Page-level text extractions
-------------------------

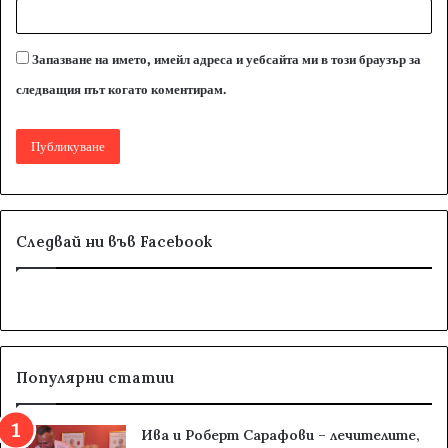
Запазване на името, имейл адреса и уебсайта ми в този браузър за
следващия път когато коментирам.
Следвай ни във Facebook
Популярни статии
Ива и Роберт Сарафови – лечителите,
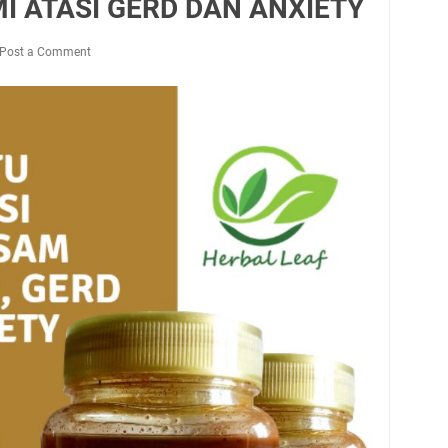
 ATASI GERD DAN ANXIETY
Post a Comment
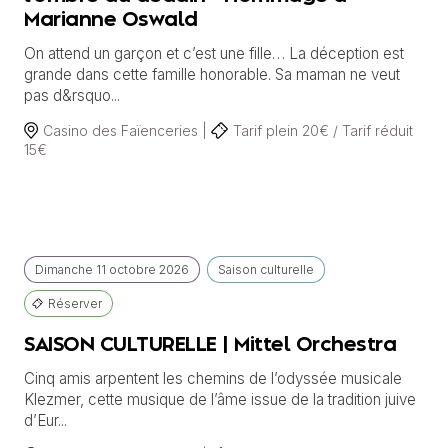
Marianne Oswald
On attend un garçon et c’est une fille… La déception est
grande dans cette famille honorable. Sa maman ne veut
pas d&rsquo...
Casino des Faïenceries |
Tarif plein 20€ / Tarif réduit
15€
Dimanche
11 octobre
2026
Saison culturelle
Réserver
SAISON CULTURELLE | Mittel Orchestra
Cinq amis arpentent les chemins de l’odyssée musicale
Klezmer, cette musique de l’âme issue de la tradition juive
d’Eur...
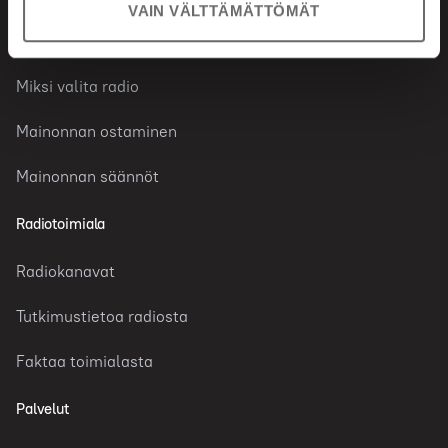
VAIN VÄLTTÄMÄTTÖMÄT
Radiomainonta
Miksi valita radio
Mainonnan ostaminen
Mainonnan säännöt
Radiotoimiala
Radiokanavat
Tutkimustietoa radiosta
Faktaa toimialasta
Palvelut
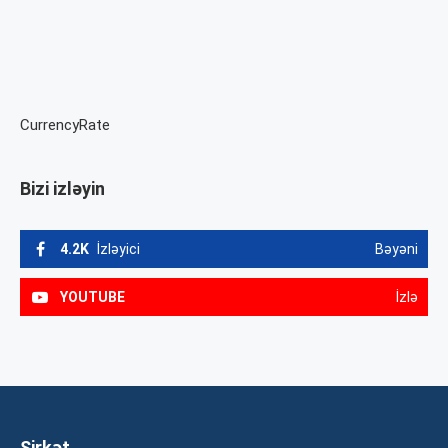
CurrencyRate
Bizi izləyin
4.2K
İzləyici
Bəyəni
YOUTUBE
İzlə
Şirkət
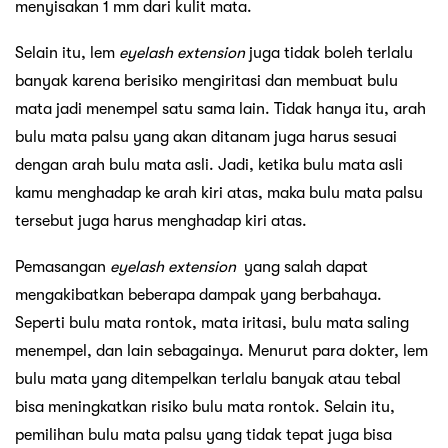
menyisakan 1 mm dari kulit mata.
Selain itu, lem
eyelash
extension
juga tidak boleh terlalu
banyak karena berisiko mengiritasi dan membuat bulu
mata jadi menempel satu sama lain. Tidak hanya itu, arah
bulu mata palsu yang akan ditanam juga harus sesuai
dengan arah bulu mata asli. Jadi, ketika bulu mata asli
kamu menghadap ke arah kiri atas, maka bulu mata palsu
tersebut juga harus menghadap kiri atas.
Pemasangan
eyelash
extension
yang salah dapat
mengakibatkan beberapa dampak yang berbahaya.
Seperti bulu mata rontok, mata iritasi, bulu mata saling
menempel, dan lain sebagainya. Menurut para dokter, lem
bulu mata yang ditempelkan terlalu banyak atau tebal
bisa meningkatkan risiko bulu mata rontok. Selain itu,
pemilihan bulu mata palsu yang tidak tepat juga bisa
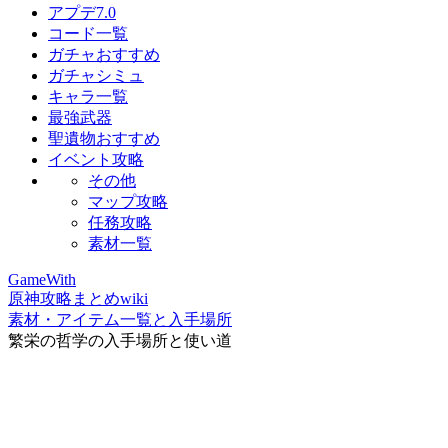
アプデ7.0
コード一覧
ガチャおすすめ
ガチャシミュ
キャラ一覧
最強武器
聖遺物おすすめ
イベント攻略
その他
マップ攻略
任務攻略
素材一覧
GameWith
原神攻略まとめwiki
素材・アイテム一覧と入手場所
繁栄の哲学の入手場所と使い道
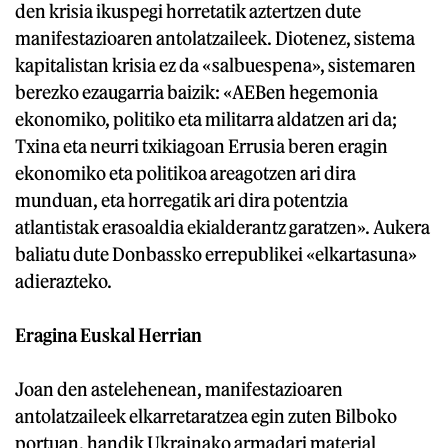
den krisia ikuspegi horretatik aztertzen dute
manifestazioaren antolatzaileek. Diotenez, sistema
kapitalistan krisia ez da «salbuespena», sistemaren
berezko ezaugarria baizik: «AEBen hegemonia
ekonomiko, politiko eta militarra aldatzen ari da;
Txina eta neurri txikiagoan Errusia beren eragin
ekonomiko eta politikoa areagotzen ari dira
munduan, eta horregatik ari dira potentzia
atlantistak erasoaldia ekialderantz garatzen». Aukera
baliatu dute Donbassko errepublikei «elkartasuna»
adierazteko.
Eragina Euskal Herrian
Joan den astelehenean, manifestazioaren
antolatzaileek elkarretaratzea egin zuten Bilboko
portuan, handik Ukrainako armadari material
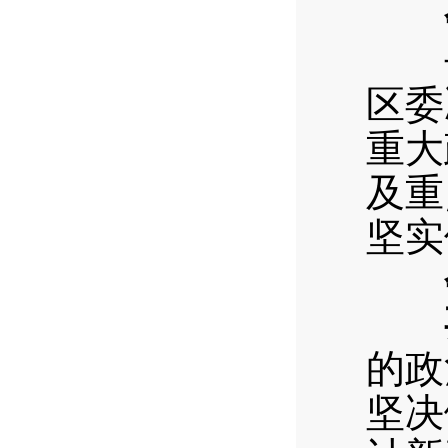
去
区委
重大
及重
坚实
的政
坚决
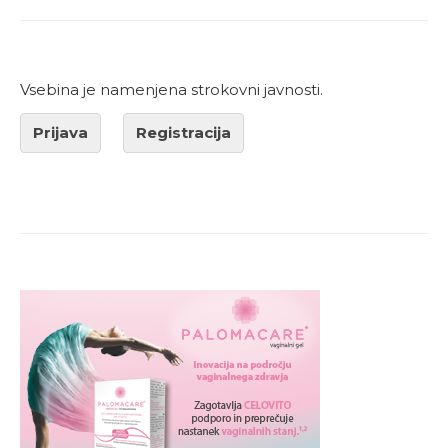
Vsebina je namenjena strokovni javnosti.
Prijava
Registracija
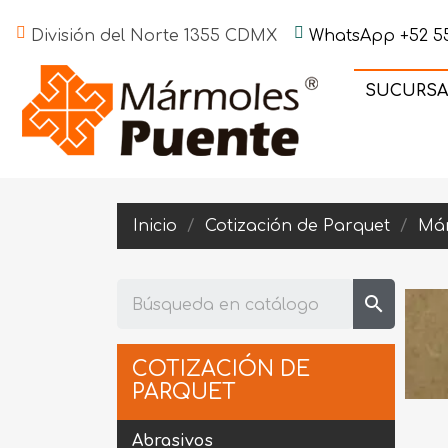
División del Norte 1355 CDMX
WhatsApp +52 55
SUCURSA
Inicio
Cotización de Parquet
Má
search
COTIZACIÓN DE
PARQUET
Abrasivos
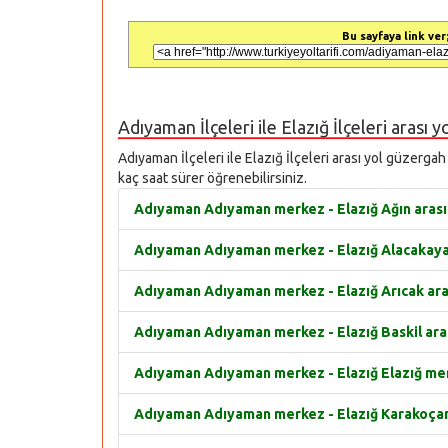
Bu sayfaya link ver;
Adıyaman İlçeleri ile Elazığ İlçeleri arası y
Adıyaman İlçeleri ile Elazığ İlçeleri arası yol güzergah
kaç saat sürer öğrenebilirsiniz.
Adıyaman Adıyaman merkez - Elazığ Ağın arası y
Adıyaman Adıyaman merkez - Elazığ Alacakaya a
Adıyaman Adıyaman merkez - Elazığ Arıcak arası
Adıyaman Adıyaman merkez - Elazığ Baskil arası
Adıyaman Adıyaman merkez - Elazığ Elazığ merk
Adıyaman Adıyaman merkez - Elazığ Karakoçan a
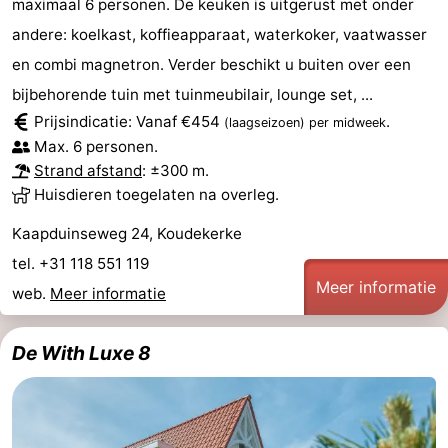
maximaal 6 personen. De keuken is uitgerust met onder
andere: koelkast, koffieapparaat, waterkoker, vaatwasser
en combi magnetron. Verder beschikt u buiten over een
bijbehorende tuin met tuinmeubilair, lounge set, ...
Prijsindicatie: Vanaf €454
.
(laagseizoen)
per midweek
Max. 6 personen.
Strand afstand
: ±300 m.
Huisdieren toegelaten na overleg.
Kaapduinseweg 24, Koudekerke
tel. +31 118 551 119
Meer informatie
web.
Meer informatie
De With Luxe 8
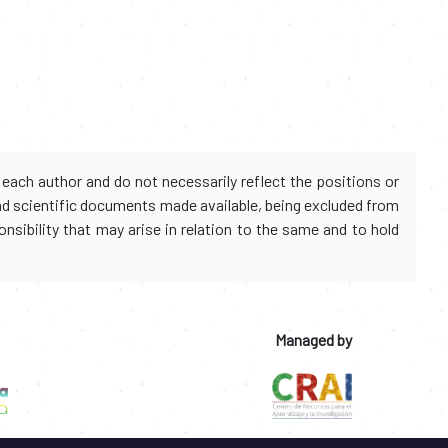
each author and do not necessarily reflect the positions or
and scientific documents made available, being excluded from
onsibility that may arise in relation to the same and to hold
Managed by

-------------------------

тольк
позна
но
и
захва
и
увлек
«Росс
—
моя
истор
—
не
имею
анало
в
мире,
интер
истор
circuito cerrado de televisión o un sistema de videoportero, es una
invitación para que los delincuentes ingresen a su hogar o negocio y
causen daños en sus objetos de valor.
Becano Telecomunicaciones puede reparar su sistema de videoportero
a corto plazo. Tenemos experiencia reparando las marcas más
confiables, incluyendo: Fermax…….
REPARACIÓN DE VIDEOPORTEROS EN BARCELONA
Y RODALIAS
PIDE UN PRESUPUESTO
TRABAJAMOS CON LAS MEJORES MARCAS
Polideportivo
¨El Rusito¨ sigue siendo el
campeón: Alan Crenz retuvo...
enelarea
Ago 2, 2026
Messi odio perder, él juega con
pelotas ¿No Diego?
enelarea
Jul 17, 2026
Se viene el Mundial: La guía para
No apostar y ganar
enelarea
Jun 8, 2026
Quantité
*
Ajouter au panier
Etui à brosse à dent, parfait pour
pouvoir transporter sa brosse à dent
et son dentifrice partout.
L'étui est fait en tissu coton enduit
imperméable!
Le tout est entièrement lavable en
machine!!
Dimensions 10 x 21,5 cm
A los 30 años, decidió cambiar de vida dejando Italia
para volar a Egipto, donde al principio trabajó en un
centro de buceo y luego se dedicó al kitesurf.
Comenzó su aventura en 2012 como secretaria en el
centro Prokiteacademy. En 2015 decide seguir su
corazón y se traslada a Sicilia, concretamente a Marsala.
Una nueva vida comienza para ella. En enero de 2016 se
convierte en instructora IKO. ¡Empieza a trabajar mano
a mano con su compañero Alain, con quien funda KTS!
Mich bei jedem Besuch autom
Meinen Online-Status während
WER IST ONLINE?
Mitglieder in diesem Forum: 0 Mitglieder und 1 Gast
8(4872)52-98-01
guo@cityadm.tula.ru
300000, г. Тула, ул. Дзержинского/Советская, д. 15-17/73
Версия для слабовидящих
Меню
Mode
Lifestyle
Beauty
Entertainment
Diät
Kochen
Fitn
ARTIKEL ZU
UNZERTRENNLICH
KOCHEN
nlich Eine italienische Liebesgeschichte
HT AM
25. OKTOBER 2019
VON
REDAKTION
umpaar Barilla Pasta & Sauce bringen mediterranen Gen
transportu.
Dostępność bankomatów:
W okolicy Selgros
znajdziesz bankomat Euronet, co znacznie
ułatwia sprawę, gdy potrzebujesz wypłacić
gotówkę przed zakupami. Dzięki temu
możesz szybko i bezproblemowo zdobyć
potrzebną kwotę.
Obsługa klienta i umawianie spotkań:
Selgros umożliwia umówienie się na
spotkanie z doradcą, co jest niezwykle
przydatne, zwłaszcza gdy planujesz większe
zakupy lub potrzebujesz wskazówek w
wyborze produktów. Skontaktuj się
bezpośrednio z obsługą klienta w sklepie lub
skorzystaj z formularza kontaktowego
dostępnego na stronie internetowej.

-------------------------

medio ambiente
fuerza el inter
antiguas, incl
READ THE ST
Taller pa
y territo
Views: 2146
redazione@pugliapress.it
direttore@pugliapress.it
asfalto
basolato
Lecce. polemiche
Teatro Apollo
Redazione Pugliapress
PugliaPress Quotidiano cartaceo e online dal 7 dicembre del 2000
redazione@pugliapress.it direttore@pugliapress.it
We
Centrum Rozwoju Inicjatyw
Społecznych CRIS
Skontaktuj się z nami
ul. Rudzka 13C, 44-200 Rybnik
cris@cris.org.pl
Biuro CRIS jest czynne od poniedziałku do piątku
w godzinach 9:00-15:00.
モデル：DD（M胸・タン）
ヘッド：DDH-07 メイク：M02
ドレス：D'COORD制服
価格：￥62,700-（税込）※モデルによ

-------------------------

For the data above, set down exactly the lines from the line with "adierazteko." to the line with "Bu sayfaya link ver;", both included, leaving pictures out.

__RESULT__.
adierazteko.
Eragina Euskal Herrian
Joan den astelehenean, manifestazioaren
antolatzaileek elkarretaratzea egin zuten Bilboko
portuan, handik Ukrainako armadari material
去
区委
重大
及重
坚实
的政
坚决
Vsebina je namenjena strokovni javnosti.
Prijava
Registracija
División del Norte 1355 CDMX
WhatsApp +52 55
SUCURSA
Inicio
Cotización de Parquet
Má
search
COTIZACIÓN DE
PARQUET
Abrasivos
Bu sayfaya link ver;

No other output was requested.